- Date: 6–12 November
- Edition: 2nd
- Category: ATP Challenger Tour
- Surface: Hard
- Location: Matsuyama, Japan

Champions

Singles
- Luca Nardi

Doubles
- Karol Drzewiecki / Zdeněk Kolář
- ← 2022 · Matsuyama Challenger · 2024 →

= 2023 Matsuyama Challenger =

The 2023 Matsuyama Challenger was a professional tennis tournament played on hard courts. It was the second edition of the tournament which was part of the 2023 ATP Challenger Tour.

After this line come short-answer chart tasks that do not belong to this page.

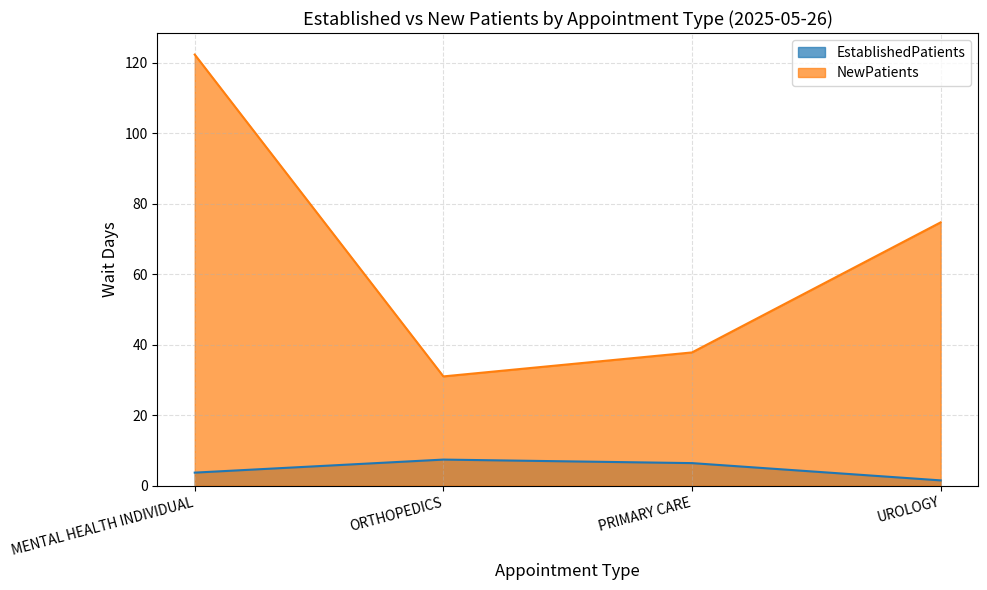

Rank the categories by NewPatients value from lowest to highest.

ORTHOPEDICS, PRIMARY CARE, UROLOGY, MENTAL HEALTH INDIVIDUAL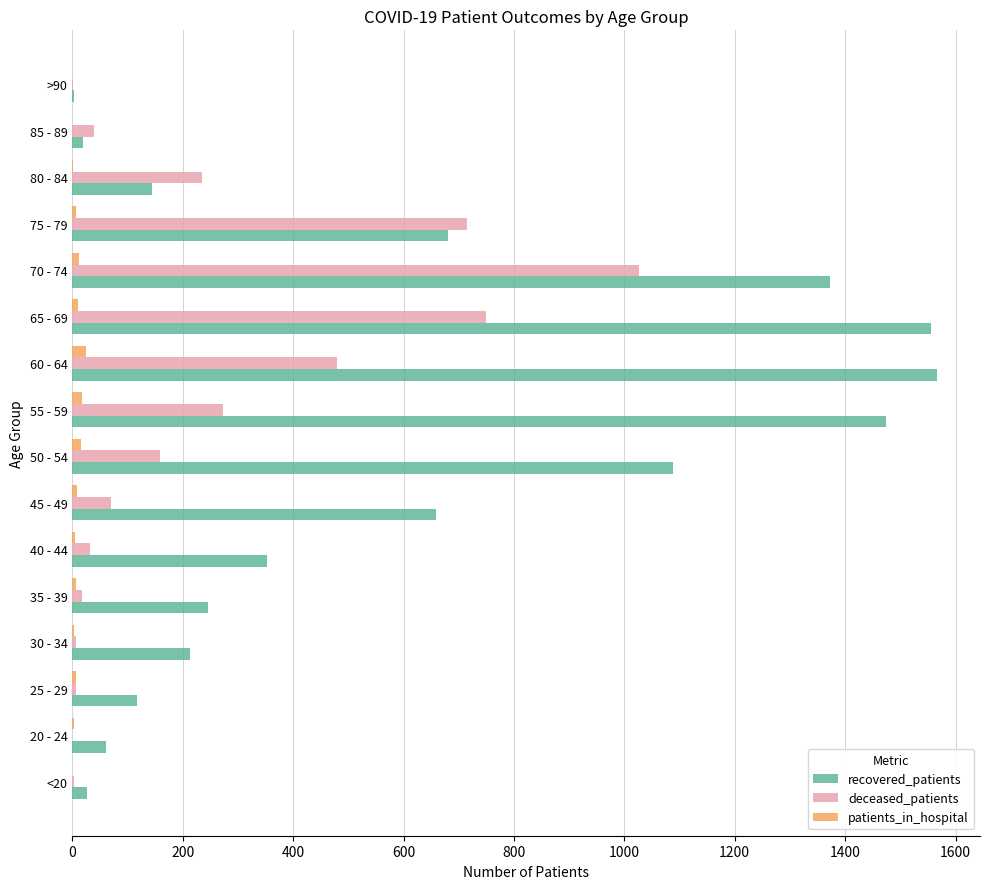

Is the value of deceased_patients at 85 - 89 greater than the value of recovered_patients at 50 - 54?

No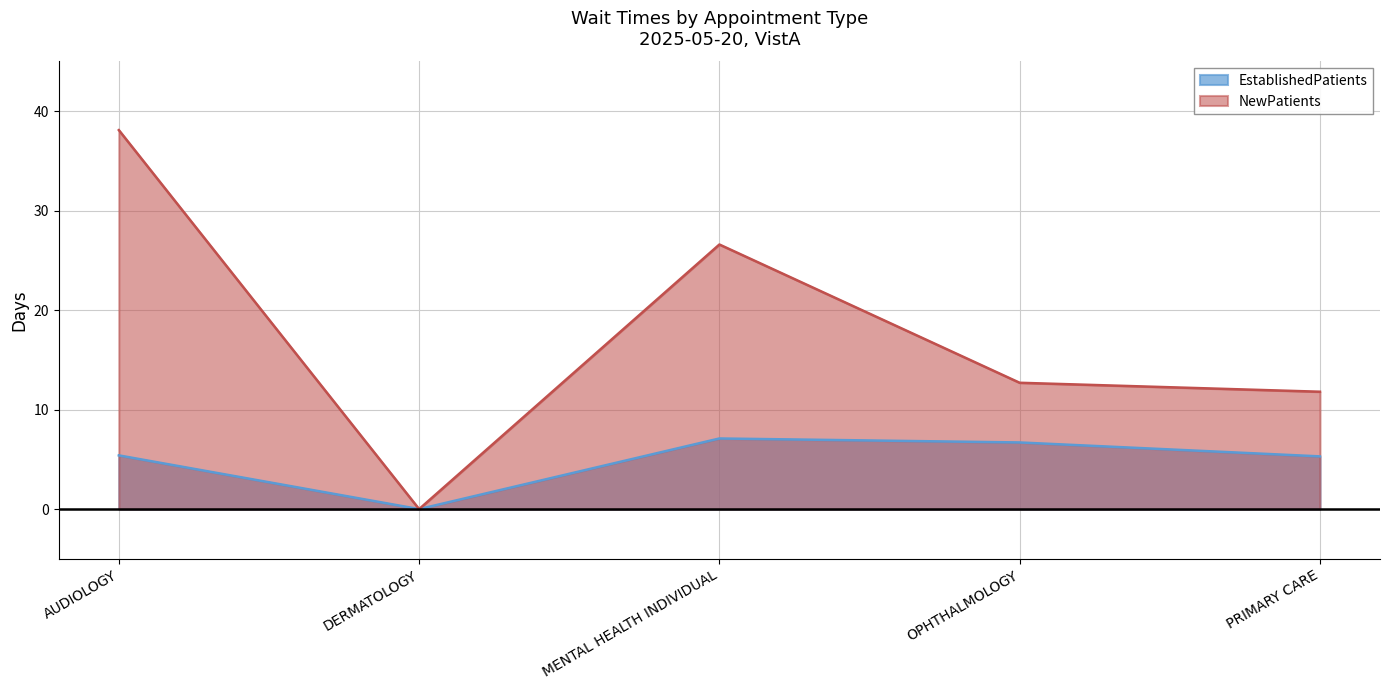

List the series in order of their peak value, lowest first.

EstablishedPatients, NewPatients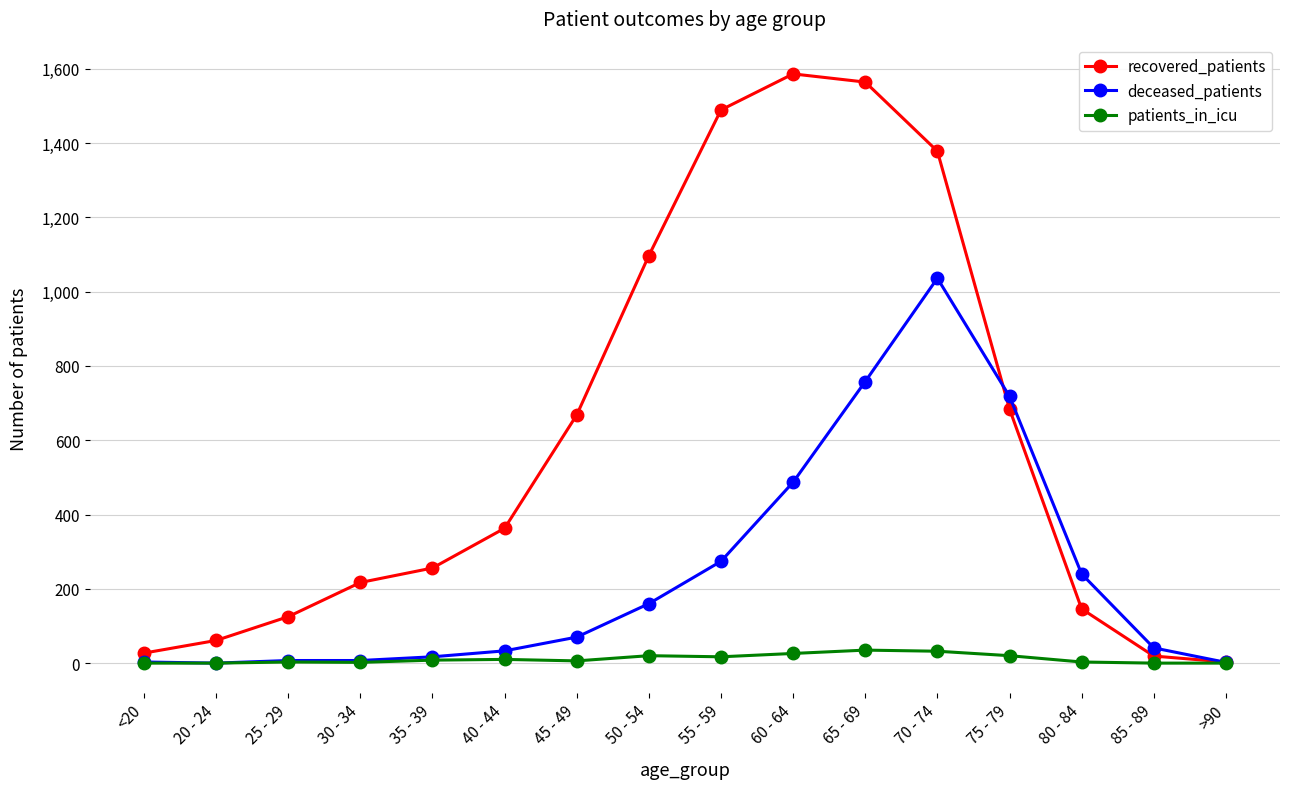

Is it true that recovered_patients equals 1586 at 60 - 64?

True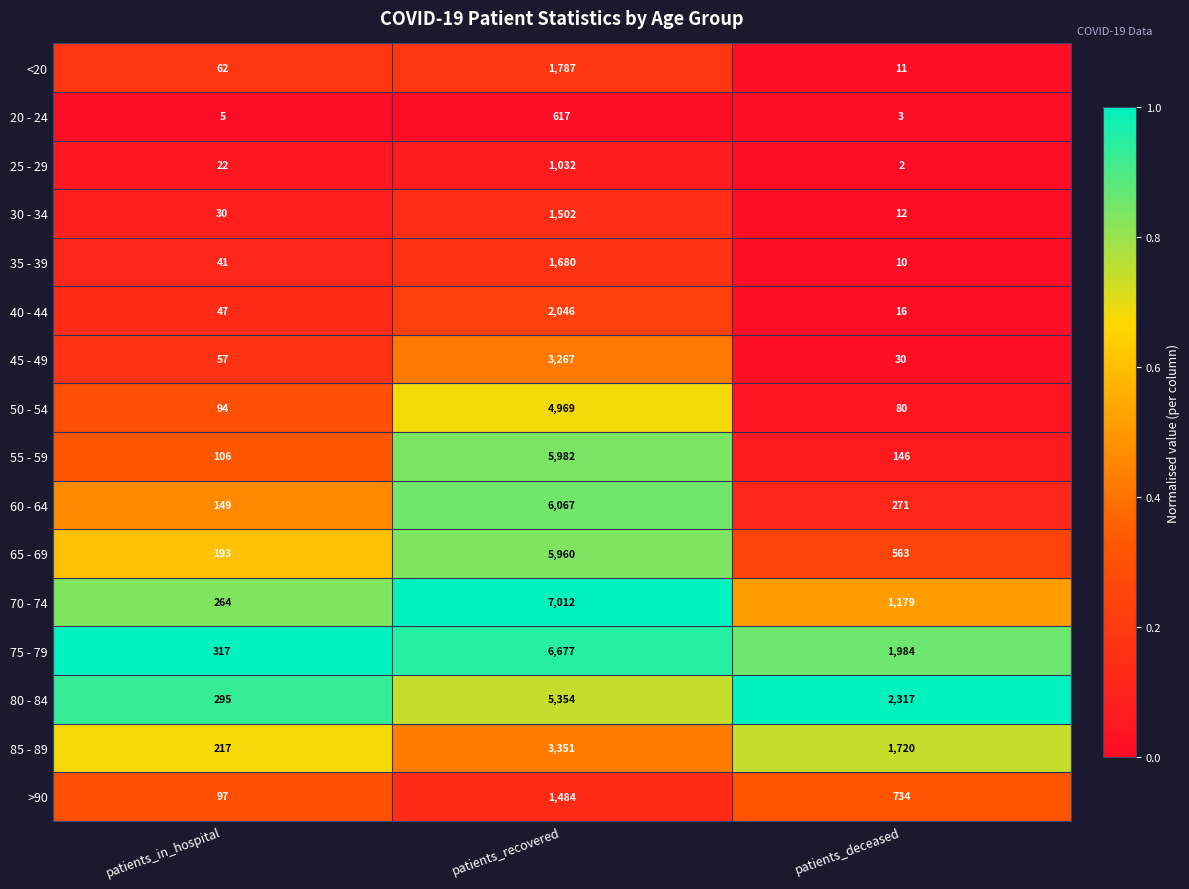

True or false: 20 - 24 has a value of 3 at patients_deceased.

True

It took place in Matsuyama, Japan, between 6 and 12 November 2023.

==Singles main-draw entrants==

===Seeds===

| Country | Player | Rank^{1} | Seed |
|---|---|---|---|
| JPN | Taro Daniel | 97 | 1 |
| JPN | Shintaro Mochizuki | 133 | 2 |
| ITA | Luca Nardi | 141 | 3 |
| JPN | Sho Shimabukuro | 146 | 4 |
| GER | Benjamin Hassan | 154 | 5 |
| AUS | Marc Polmans | 161 | 6 |
| CHN | Bu Yunchaokete | 168 | 7 |
| TPE | Hsu Yu-hsiou | 169 | 8 |

- ^{1} Rankings are as of 30 October 2023.

===Other entrants===
The following players received wildcards into the singles main draw:
- JPN Sho Katayama
- JPN Shunsuke Nakagawa
- JPN Yasutaka Uchiyama

The following players received entry from the qualifying draw:
- AUS Blake Ellis
- DEN August Holmgren
- CHN Li Zhe
- JPN Hiroki Moriya
- JPN Naoki Nakagawa
- JPN James Trotter

==Champions==

===Singles===

- ITA Luca Nardi def. JPN Taro Daniel 3–6, 6–4, 6–2.

===Doubles===

- POL Karol Drzewiecki / CZE Zdeněk Kolář def. JPN Toshihide Matsui / JPN Kaito Uesugi 6–3, 6–2.